Another example came when the justices reinstated Alabama’s gerrymandered congressional map after lower courts had ruled that the plan discriminated against Black voters in violation of the Voting Rights Act. The result is that those maps were in effect for at least the 2022 election. Only two justices in the majority (Kavanaugh and Samuel Alito) provided any reasons for their decision.
Louisiana v. American Rivers was another controversial use of the shadow docket. In its waning days, the first Trump administration issued a regulation preventing states from blocking infrastructure projects that could contaminate rivers, lakes, and streams. When a federal judge vacated the Trump rule and restored the states’ powers, the Supreme Court stepped in on behalf of fossil fuel interests, reinstating the administration’s rule without citing evidence or providing an explanation of how the lower court’s order threatened irreparable harm.
Chief Justice John Roberts, a conservative jurist, raised eyebrows when he joined the Supreme Court’s liberals in dissenting from that ruling.
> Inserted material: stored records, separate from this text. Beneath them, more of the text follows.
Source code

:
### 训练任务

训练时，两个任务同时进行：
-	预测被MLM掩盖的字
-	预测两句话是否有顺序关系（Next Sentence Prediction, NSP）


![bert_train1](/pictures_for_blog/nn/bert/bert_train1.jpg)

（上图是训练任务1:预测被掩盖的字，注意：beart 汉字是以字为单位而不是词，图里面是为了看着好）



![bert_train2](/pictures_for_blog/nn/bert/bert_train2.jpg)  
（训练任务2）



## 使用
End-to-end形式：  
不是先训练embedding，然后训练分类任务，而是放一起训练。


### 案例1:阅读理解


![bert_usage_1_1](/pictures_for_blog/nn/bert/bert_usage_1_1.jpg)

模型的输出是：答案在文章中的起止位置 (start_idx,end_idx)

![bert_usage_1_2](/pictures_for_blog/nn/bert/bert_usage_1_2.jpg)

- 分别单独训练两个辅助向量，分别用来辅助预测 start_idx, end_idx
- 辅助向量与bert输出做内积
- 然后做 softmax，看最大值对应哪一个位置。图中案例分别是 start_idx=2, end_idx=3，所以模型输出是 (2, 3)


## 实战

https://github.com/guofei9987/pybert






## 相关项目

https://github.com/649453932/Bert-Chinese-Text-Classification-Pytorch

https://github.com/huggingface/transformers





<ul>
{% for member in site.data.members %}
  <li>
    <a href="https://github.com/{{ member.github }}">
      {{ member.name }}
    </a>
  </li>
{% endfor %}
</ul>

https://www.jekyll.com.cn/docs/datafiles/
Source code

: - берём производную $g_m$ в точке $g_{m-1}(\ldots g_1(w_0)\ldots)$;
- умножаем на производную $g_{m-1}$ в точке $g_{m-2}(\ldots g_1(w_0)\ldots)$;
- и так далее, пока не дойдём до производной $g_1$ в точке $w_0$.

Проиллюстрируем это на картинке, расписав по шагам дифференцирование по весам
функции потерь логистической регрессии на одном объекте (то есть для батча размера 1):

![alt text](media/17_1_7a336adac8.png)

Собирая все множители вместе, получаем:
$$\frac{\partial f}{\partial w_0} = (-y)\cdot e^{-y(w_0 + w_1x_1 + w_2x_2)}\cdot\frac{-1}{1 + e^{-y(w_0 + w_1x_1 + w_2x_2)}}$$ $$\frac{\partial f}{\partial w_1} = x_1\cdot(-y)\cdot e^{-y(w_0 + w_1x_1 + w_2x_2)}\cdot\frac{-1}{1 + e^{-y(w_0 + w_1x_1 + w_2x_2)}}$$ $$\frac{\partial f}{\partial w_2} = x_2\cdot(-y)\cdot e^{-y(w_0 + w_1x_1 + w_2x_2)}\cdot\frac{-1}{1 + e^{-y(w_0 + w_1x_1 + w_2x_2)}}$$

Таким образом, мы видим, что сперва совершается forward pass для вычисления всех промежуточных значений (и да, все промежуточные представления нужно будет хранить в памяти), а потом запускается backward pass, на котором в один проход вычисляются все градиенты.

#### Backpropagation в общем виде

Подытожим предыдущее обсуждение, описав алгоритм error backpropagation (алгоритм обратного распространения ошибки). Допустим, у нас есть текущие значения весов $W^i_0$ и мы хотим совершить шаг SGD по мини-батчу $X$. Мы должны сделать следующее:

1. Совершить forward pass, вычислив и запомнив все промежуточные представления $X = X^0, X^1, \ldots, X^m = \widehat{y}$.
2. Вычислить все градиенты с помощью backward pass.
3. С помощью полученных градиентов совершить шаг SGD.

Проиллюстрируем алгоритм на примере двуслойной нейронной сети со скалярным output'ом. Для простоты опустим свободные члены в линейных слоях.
In that dissent, Justice Elena Kagan lamented that the Court had gone “astray,” rendering “the Court’s emergency docket not for emergencies at all.” Rather, the shadow docket had become “only another place for merits determinations — except made without full briefing and argument.”
Supreme Court Shadow Docket Tracker >>
Why is the Supreme Court’s current use of the shadow docket problematic?
Using the shadow docket for nonemergency but monumental decisions runs counter to the tenets of transparency and the rule of law. As many legal scholars have observed, the justices’ usual process of waiting for lower courts to establish facts and weigh in on cases, receiving full briefing, holding oral argument, and providing detailed explanations of their orders, is a key source of the Court’s legitimacy.
So, when the justices increasingly render decisions in a manner that precipitously resolves constitutional or statutory questions with little to no reasoning given, they feed the perception that their rulings are predicated on political ideology rather than judicial principles.
These orders have also sown confusion among lower courts as to which shadow docket decisions count as precedent. The Court has sent mixed signals, suggesting that such decisions are of little precedential value while also rebuking lower courts for not properly interpreting its rulings as the justices intended. For example, in National Institutes of Health v. American Public Health Association, a case about the Trump administration’s termination of research-related grants, Justices Gorsuch and Kavanaugh accused lower court judges of defying shadow docket decisions about the government’s obligation to pay grants, resulting in an apology by a district court judge who said that he “simply did not understand that orders on the emergency docket were precedent.”
Meanwhile, a month earlier in Trump v. Boyle, the Court ruled that “our interim orders are not conclusive as to the merits” but should “inform how a court should exercise its equitable discretion in like cases.”
Pressure from the public and legal scholars who have criticized the Court’s recent use of the shadow docket may return the justices to a more traditional approach. Such a change would benefit the rule of law and the Supreme Court itself.